TASK DESCRIPTION - Please return the full listing. Every line must match exactly.

§

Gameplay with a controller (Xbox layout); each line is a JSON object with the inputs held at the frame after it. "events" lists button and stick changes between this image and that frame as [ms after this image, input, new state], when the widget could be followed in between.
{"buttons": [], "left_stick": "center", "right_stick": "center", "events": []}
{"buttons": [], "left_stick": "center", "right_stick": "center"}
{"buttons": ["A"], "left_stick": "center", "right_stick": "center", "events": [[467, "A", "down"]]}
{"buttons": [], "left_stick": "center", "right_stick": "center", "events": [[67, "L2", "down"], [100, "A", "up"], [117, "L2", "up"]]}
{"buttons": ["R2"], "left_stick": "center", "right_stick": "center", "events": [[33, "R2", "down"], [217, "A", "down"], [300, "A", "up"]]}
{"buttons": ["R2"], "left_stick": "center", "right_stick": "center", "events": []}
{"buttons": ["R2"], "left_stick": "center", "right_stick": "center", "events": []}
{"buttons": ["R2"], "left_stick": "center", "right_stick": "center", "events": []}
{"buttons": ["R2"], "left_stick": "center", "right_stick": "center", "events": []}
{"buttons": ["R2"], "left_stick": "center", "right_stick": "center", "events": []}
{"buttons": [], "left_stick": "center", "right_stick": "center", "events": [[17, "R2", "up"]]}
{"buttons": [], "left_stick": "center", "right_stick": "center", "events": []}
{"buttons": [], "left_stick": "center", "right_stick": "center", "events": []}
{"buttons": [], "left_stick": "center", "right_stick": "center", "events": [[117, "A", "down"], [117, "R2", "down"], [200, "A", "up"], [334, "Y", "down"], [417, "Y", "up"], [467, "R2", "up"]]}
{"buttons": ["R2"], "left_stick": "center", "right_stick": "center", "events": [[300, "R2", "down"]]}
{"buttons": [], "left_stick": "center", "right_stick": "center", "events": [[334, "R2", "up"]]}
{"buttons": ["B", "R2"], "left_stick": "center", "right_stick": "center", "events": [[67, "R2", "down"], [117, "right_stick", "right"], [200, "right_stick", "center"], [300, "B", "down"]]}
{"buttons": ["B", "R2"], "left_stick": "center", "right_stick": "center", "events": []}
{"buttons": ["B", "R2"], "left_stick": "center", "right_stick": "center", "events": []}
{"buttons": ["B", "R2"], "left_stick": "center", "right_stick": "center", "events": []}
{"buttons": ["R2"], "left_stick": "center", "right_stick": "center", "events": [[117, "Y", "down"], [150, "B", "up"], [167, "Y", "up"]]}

§

OUTPUT -
Gameplay with a controller (Xbox layout); each line is a JSON object with the inputs held at the frame after it. "events" lists button and stick changes between this image and that frame as [ms after this image, input, new state], when the widget could be followed in between.
{"buttons": [], "left_stick": "center", "right_stick": "center", "events": []}
{"buttons": [], "left_stick": "center", "right_stick": "center"}
{"buttons": ["A"], "left_stick": "center", "right_stick": "center", "events": [[467, "A", "down"]]}
{"buttons": [], "left_stick": "center", "right_stick": "center", "events": [[67, "L2", "down"], [100, "A", "up"], [117, "L2", "up"]]}
{"buttons": ["R2"], "left_stick": "center", "right_stick": "center", "events": [[33, "R2", "down"], [217, "A", "down"], [300, "A", "up"]]}
{"buttons": ["R2"], "left_stick": "center", "right_stick": "center", "events": []}
{"buttons": ["R2"], "left_stick": "center", "right_stick": "center", "events": []}
{"buttons": ["R2"], "left_stick": "center", "right_stick": "center", "events": []}
{"buttons": ["R2"], "left_stick": "center", "right_stick": "center", "events": []}
{"buttons": ["R2"], "left_stick": "center", "right_stick": "center", "events": []}
{"buttons": [], "left_stick": "center", "right_stick": "center", "events": [[17, "R2", "up"]]}
{"buttons": [], "left_stick": "center", "right_stick": "center", "events": []}
{"buttons": [], "left_stick": "center", "right_stick": "center", "events": []}
{"buttons": [], "left_stick": "center", "right_stick": "center", "events": [[117, "A", "down"], [117, "R2", "down"], [200, "A", "up"], [334, "Y", "down"], [417, "Y", "up"], [467, "R2", "up"]]}
{"buttons": ["R2"], "left_stick": "center", "right_stick": "center", "events": [[300, "R2", "down"]]}
{"buttons": [], "left_stick": "center", "right_stick": "center", "events": [[334, "R2", "up"]]}
{"buttons": ["B", "R2"], "left_stick": "center", "right_stick": "center", "events": [[67, "R2", "down"], [117, "right_stick", "right"], [200, "right_stick", "center"], [300, "B", "down"]]}
{"buttons": ["B", "R2"], "left_stick": "center", "right_stick": "center", "events": []}
{"buttons": ["B", "R2"], "left_stick": "center", "right_stick": "center", "events": []}
{"buttons": ["B", "R2"], "left_stick": "center", "right_stick": "center", "events": []}
{"buttons": ["R2"], "left_stick": "center", "right_stick": "center", "events": [[117, "Y", "down"], [150, "B", "up"], [167, "Y", "up"]]}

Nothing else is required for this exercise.